Class MultiTableInputFormatBase

java.lang.Object
org.apache.hadoop.mapreduce.InputFormat<ImmutableBytesWritable,Result>
org.apache.hadoop.hbase.mapreduce.MultiTableInputFormatBase
Direct Known Subclasses:
MultiTableInputFormat

@Public public abstract class MultiTableInputFormatBase extends org.apache.hadoop.mapreduce.InputFormat<ImmutableBytesWritable,Result>
A base for MultiTableInputFormats. Receives a list of Scan instances that define the input tables and filters etc. Subclasses may use other TableRecordReader implementations.
  • Field Details

  • Constructor Details

  • Method Details

    • createRecordReader

      public org.apache.hadoop.mapreduce.RecordReader<ImmutableBytesWritable,Result> createRecordReader(org.apache.hadoop.mapreduce.InputSplit split, org.apache.hadoop.mapreduce.TaskAttemptContext context) throws IOException, InterruptedException
      Builds a TableRecordReader. If no TableRecordReader was provided, uses the default.
      Specified by:
      createRecordReader in class org.apache.hadoop.mapreduce.InputFormat<ImmutableBytesWritable,Result>
      Parameters:
      split - The split to work with.
      context - The current context.
      Returns:
      The newly created record reader.
      Throws:
      IOException - When creating the reader fails.
      InterruptedException - when record reader initialization fails
      See Also:
      • InputFormat.createRecordReader(InputSplit, TaskAttemptContext)
    • getSplits

      public List<org.apache.hadoop.mapreduce.InputSplit> getSplits(org.apache.hadoop.mapreduce.JobContext context) throws IOException
      Calculates the splits that will serve as input for the map tasks.

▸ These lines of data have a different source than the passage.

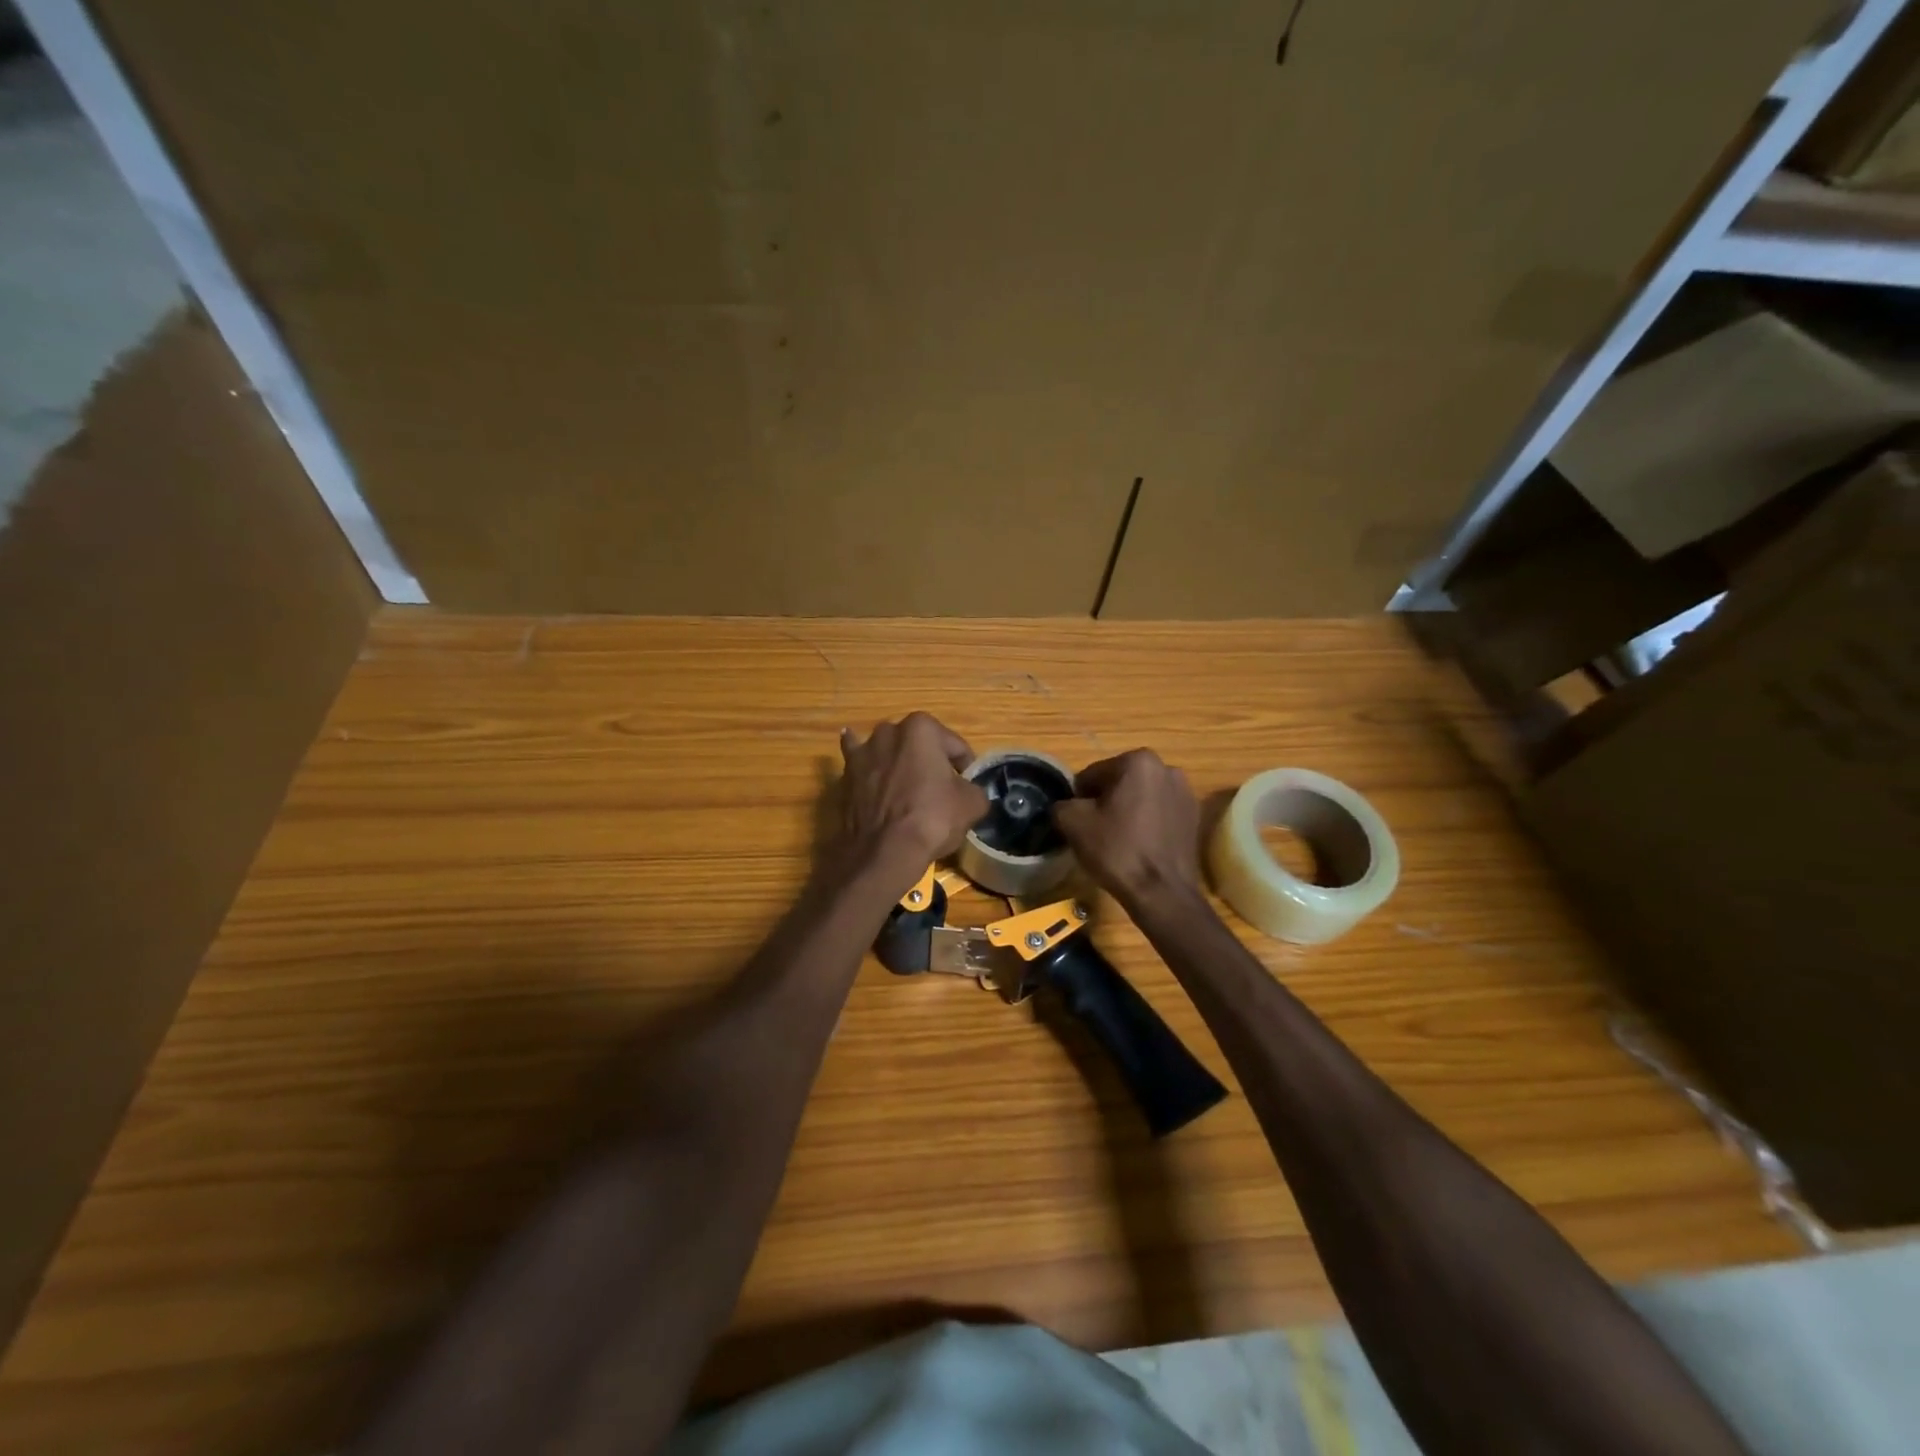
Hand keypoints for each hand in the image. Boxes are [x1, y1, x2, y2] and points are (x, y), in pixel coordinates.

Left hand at [836, 714, 988, 884]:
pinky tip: (863, 757)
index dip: (965, 767)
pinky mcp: (845, 775)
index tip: (967, 786)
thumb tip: (968, 792)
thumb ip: (974, 789)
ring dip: (898, 762)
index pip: (955, 746)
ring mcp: (864, 752)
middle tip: (940, 790)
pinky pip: (857, 762)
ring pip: (889, 752)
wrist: (885, 851)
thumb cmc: (933, 818)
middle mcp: (889, 731)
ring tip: (907, 785)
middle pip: (920, 746)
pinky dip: (863, 761)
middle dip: (930, 762)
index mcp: (922, 728)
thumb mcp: (972, 804)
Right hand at [1052, 750, 1204, 914]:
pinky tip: (1139, 847)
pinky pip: (1159, 814)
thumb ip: (1062, 804)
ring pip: (1141, 798)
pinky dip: (1147, 824)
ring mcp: (1186, 793)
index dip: (1079, 798)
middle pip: (1119, 783)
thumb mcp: (1072, 823)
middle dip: (1106, 802)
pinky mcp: (1195, 818)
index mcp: (1138, 761)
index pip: (1093, 774)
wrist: (1162, 893)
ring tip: (1119, 840)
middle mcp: (1167, 768)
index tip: (1077, 821)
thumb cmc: (1116, 850)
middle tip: (1095, 831)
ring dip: (1127, 811)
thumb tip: (1066, 806)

The number of splits matches the number of regions in a table.
      Specified by:
      getSplits in class org.apache.hadoop.mapreduce.InputFormat<ImmutableBytesWritable,Result>
      Parameters:
      context - The current job context.
      Returns:
      The list of input splits.
      Throws:
      IOException - When creating the list of splits fails.
      See Also:
      • InputFormat.getSplits(org.apache.hadoop.mapreduce.JobContext)
    • includeRegionInSplit

      protected boolean includeRegionInSplit(byte[] startKey, byte[] endKey)
      Test if the given region is to be included in the InputSplit while splitting the regions of a table.

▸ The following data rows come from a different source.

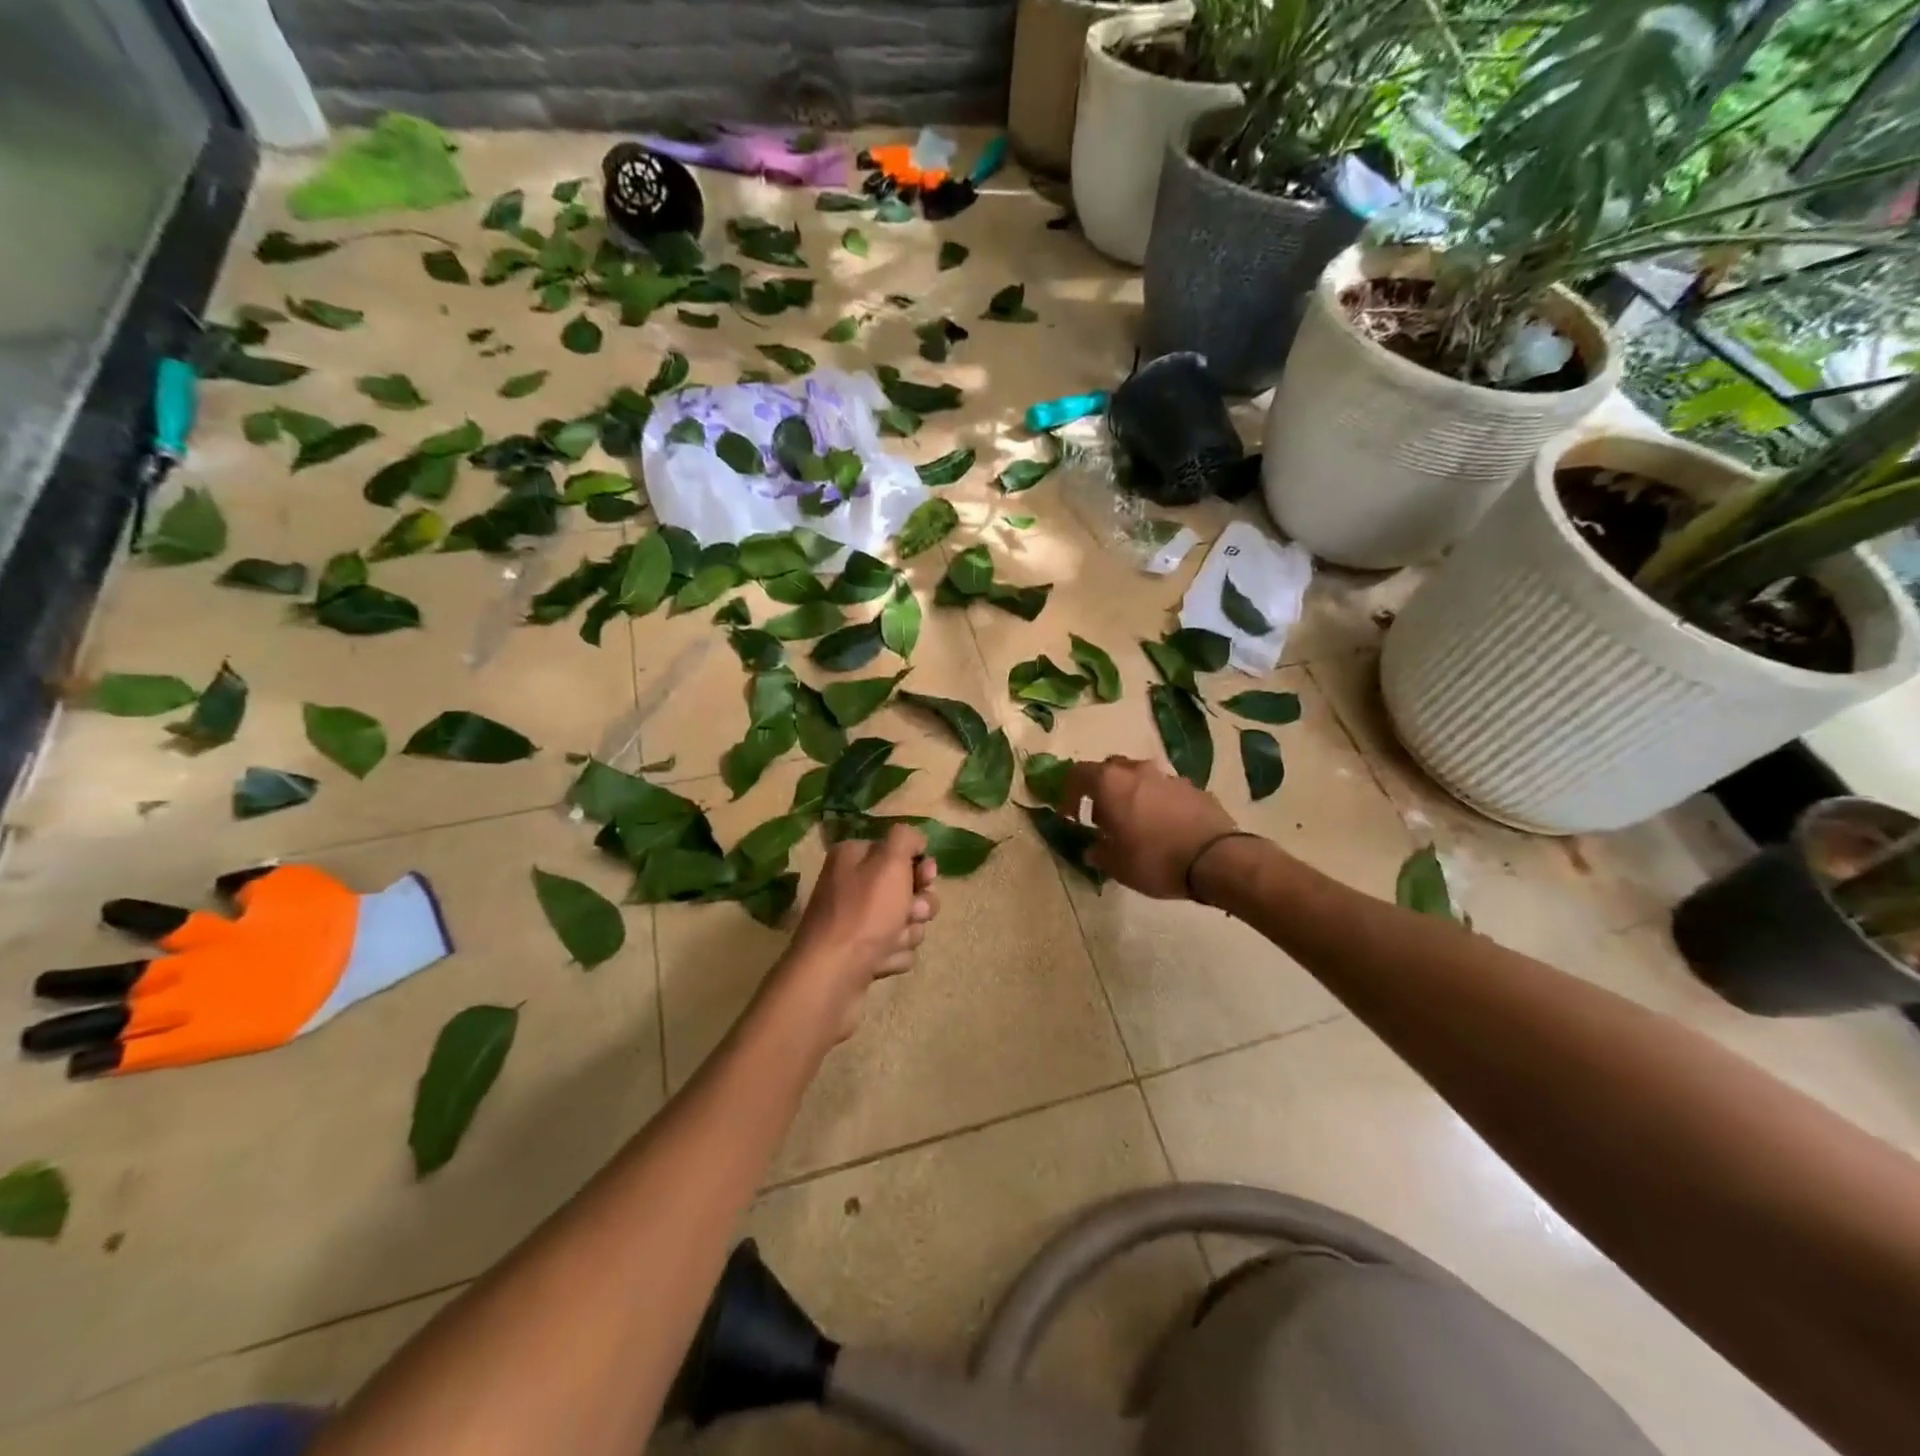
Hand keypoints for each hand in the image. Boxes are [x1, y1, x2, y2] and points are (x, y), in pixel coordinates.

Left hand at [778, 824, 940, 1042]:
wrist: (832, 975)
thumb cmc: (864, 913)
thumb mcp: (889, 862)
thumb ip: (905, 838)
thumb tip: (915, 840)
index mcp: (854, 857)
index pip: (899, 850)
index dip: (919, 865)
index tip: (926, 877)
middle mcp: (852, 885)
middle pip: (907, 888)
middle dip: (918, 904)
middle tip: (910, 913)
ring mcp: (856, 921)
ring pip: (906, 921)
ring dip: (908, 932)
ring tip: (891, 943)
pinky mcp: (860, 953)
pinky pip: (894, 948)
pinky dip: (894, 955)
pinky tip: (880, 961)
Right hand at [1063, 756, 1239, 899]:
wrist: (1215, 859)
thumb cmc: (1154, 859)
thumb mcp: (1116, 865)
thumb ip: (1099, 852)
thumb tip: (1093, 848)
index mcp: (1111, 783)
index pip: (1078, 774)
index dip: (1069, 793)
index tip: (1070, 815)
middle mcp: (1138, 771)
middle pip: (1111, 770)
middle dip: (1102, 790)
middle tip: (1103, 817)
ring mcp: (1169, 777)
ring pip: (1141, 778)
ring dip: (1132, 794)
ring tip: (1135, 823)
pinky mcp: (1194, 788)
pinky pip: (1166, 790)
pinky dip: (1158, 803)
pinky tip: (1164, 827)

      This optimization is effective when there is a specific reasoning to exclude an entire region from the M-R job, (and hence, not contributing to the InputSplit), given the start and end keys of the same.
      Useful when we need to remember the last-processed top record and revisit the [last, current) interval for M-R processing, continuously. In addition to reducing InputSplits, reduces the load on the region server as well, due to the ordering of the keys.

      Note: It is possible that endKey.length() == 0 , for the last (recent) region.
      Override this method, if you want to bulk exclude regions altogether from M-R. By default, no region is excluded( i.e. all regions are included).

      Parameters:
      startKey - Start key of the region
      endKey - End key of the region
      Returns:
      true, if this region needs to be included as part of the input (default).
    • getScans

      protected List<Scan> getScans()
      Allows subclasses to get the list of Scan objects.
    • setScans

      protected void setScans(List<Scan> scans)
      Allows subclasses to set the list of Scan objects.
      Parameters:
      scans - The list of Scan used to define the input
    • setTableRecordReader

      protected void setTableRecordReader(TableRecordReader tableRecordReader)
      Allows subclasses to set the TableRecordReader.
      Parameters:
      tableRecordReader - A different TableRecordReader implementation.